Even just set up some modern telecom into the vast north would help. For instance, companies may set up entry level support offices at the remote villages, than those money going to India.

Yes we can ship individuals into major cities and my belief is many will prosper (without prejudice), but, we can't force someone to stay or go back and help others. Therefore the remote villages would still suffer.

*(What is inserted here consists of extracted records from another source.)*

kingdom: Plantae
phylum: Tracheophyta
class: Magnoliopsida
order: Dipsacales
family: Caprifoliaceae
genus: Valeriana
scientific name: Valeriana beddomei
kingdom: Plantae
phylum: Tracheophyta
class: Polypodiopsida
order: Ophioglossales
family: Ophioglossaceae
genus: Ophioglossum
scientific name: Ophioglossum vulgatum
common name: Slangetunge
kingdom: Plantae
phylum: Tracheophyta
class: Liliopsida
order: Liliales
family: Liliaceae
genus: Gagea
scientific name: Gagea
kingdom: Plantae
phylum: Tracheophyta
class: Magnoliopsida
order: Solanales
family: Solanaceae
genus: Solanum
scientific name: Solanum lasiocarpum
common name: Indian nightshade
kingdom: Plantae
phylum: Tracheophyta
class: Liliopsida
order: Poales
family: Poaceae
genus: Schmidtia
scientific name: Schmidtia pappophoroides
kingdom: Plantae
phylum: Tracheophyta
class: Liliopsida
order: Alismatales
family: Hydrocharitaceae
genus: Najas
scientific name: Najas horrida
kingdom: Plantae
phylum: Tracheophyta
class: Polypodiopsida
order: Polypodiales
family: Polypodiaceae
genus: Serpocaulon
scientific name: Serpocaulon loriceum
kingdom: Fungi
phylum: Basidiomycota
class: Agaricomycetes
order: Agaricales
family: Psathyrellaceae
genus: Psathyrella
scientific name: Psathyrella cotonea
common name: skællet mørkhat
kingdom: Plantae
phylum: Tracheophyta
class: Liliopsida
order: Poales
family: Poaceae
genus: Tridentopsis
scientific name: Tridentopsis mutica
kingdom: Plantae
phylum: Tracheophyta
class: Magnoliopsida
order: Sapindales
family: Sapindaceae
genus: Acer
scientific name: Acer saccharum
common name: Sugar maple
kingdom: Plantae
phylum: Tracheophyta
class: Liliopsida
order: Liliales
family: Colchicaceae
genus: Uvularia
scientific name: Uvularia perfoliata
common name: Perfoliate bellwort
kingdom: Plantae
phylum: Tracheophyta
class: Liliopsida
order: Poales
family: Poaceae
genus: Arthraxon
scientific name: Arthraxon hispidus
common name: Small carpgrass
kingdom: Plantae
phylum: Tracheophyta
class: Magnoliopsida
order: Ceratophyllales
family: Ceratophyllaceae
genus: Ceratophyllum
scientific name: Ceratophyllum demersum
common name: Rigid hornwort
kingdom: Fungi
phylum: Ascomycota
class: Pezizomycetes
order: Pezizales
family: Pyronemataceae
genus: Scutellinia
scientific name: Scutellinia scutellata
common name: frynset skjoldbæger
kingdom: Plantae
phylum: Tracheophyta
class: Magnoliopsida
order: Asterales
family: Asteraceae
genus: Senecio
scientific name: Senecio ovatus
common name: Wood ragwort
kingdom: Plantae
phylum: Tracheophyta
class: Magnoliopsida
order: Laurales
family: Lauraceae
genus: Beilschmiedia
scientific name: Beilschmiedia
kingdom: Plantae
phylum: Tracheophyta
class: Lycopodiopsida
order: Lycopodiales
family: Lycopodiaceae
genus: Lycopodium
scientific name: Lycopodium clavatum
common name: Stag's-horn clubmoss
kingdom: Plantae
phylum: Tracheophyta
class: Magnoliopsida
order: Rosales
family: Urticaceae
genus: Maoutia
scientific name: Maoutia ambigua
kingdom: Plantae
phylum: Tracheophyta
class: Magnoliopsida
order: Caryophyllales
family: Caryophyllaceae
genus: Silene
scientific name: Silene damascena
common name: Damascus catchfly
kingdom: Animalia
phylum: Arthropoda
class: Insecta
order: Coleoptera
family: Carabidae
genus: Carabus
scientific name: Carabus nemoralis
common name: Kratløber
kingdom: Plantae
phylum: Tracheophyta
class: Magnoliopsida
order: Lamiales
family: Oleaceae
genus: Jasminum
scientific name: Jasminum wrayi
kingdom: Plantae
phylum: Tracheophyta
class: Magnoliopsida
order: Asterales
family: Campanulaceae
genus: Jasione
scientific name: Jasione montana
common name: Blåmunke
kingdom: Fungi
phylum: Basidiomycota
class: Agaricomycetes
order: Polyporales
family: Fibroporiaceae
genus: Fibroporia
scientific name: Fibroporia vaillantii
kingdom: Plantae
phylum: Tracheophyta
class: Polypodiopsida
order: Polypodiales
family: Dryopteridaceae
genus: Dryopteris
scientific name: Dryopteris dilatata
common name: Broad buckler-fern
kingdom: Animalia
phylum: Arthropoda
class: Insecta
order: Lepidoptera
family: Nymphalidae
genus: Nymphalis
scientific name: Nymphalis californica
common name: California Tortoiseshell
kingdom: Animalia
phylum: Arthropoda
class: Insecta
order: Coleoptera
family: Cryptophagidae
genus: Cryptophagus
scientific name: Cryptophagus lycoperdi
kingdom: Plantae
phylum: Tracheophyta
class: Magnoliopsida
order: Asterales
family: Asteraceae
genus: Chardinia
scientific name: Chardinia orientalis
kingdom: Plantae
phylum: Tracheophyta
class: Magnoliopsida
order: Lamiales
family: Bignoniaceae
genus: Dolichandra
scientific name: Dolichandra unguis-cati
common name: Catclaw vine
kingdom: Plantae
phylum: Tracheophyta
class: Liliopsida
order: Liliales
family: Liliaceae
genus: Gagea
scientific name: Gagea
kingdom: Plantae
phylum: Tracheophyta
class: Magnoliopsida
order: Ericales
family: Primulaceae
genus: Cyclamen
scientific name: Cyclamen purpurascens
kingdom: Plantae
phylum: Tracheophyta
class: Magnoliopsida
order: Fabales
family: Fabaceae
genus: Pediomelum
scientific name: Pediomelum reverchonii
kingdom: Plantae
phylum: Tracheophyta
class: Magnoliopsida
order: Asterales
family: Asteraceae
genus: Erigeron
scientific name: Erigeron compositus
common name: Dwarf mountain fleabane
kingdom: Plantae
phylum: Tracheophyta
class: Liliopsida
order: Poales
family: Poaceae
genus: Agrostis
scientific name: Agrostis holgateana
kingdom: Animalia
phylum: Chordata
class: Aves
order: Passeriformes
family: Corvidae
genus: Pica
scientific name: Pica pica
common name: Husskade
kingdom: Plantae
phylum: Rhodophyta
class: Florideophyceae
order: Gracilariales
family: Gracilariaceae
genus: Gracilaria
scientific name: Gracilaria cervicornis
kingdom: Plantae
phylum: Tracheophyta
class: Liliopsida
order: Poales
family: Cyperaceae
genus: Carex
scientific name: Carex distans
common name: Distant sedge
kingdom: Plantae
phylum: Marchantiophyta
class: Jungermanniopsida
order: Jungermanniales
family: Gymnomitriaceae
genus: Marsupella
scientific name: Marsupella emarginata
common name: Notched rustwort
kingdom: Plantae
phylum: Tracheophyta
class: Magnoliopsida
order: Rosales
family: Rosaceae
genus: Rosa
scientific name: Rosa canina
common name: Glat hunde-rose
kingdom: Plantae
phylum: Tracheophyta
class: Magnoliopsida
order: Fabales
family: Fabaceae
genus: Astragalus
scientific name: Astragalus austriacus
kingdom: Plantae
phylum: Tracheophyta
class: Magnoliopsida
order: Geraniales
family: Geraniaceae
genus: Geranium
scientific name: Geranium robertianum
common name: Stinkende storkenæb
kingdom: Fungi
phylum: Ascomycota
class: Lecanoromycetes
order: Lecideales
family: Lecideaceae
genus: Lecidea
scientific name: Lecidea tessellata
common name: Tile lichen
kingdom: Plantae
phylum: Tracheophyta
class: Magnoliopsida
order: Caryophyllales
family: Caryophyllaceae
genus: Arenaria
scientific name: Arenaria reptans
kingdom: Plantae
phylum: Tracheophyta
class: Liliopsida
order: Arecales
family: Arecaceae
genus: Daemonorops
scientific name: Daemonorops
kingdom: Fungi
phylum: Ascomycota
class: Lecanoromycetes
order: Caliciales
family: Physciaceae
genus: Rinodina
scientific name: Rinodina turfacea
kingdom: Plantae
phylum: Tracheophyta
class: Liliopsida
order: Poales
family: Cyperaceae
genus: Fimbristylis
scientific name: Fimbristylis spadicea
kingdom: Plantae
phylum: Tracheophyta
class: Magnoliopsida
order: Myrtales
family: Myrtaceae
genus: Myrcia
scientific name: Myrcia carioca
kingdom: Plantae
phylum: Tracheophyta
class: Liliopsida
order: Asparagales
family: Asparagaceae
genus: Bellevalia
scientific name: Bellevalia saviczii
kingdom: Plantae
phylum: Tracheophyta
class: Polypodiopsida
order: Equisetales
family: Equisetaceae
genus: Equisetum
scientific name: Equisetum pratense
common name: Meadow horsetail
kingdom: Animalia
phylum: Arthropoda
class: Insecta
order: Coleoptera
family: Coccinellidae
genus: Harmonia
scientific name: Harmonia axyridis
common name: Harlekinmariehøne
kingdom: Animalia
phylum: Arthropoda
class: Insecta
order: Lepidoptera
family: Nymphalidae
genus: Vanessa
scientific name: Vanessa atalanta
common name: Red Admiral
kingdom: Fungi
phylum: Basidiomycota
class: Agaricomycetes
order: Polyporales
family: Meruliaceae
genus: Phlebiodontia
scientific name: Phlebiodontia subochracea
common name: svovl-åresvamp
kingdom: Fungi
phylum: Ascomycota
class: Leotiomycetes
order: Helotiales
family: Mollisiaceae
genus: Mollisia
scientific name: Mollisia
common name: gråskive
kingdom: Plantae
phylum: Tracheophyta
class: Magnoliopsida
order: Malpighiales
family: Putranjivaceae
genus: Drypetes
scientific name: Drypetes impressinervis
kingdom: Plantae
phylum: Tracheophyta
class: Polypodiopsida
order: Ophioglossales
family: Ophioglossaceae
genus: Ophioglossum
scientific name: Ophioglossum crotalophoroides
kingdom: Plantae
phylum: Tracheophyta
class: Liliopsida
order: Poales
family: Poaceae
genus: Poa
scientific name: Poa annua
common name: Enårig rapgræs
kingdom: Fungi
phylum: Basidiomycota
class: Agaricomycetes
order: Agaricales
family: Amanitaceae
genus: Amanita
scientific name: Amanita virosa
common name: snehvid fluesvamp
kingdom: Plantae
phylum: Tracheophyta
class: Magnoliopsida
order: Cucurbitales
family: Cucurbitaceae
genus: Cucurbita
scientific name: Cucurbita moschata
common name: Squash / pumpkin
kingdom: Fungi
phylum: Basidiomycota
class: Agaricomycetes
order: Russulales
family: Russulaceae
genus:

Medicine only relief/suppress symptoms and in general doesn't heal, a live human bodies will by itself. Therefore, rolling back the heavy-hand approaches i.e. institutional barriers should be first step.

To facilitate healing from the damages we dealt, I think our intervention should be to help restore their cultural values to regain identity, to keep away from the more acute depression issues such as drugs and suicides. The rest would have to depend on their own power.
But why having remote villages at all? You are not going to find bay street jobs there. Find a job in Toronto and they can pay back the loans easily, with interests. There's no forcing involved. It's a choice they have to make themselves.

Again, I don't see any institutional barriers. The fact is that remote villages can't compete, whether the population was natives, white or Asian. Nothing to do with race. If they really want to live in remote villages, then they need to find their own niches. Not sure what that would be. Competing with Indians is not an option as that don't pay nearly enough.